___ TEXTO EXTRAÍDO ___

10h30 da manhã, Colombo, faltam 30 dias para o Natal. Tendo em conta que odeio centros comerciais nas mais variadas circunstâncias, o expectável seria esta que vos fala apresentar o semblante de quem foi para as finanças às seis da manhã para apanhar senha e quando chega à sua vez, às 15h33, com um papo seco com queijo e um café manhoso no bucho, é informada que “ficámos sem sistema, agora só amanhã”. Surpreendentemente, não era o caso. A minha felicidade era tal que na minha cabeça irradiava um aroma a flores do campo e um bando de pequenos melros e uma outra borboleta eram a minha entourage, qual Branca de Neve. O visionamento de Wicked para a imprensa aconteceu no dia 26 e eu fui, felicíssima da vida. Uma sala de cinema sem indivíduos a atender chamadas “agora, não posso que estou no cinema, mas diz rápido…”. Sem luzes de telemóvel, porque “se não vir as DMs durante um par de horas, a continuidade da espécie pode ficar em perigo”. Sem criaturas que aparentam almejar fazer audio-descrição na RTP: “Vão-se beijar… Olha, morreu…Grandas mamas!”.

___ MATERIAL FORNECIDO ___

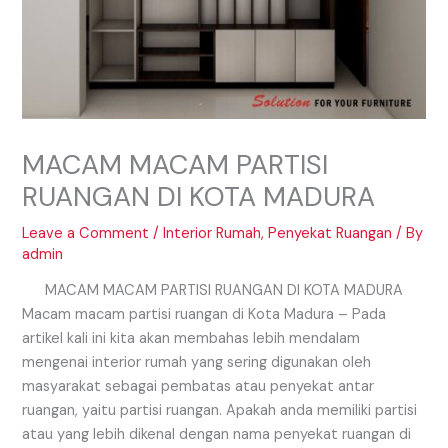
MACAM MACAM PARTISI
RUANGAN DI KOTA MADURA
Leave a Comment
/
Interior Rumah
,
Penyekat Ruangan
/ By
admin
MACAM MACAM PARTISI RUANGAN DI KOTA MADURA
Macam macam partisi ruangan di Kota Madura – Pada
artikel kali ini kita akan membahas lebih mendalam
mengenai interior rumah yang sering digunakan oleh
masyarakat sebagai pembatas atau penyekat antar
ruangan, yaitu partisi ruangan. Apakah anda memiliki partisi
atau yang lebih dikenal dengan nama penyekat ruangan di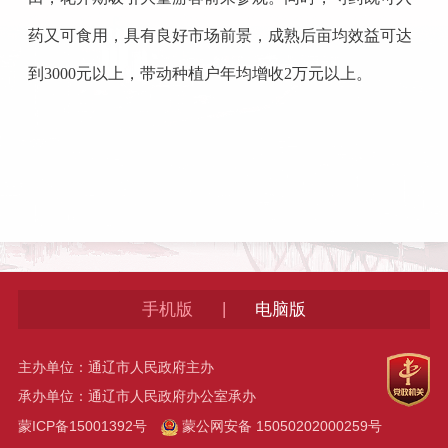
药又可食用，具有良好市场前景，成熟后亩均效益可达
到
3000
元以上，带动种植户年均增收
2
万元以上。
|
手机版
电脑版
主办单位：通辽市人民政府主办
承办单位：通辽市人民政府办公室承办
蒙ICP备15001392号
蒙公网安备 15050202000259号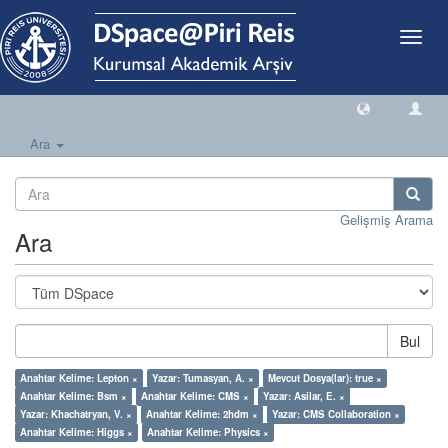
Geçiş
Yönlen
Ara
Gelişmiş Arama
Ara
Bul
Anahtar Kelime: Lepton ×
Yazar: Tumasyan, A. ×
Mevcut Dosya(lar): true ×
Anahtar Kelime: Bsm ×
Anahtar Kelime: CMS ×
Yazar: Asilar, E. ×
Yazar: Khachatryan, V. ×
Anahtar Kelime: 2hdm ×
Yazar: CMS Collaboration ×
Anahtar Kelime: Higgs ×
Anahtar Kelime: Physics ×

___

No texto sobre a sessão de Wicked, em que dia aconteceu o visionamento para a imprensa? Baseie-se apenas no texto, sem recorrer aos itens.

Aconteceu no dia 26.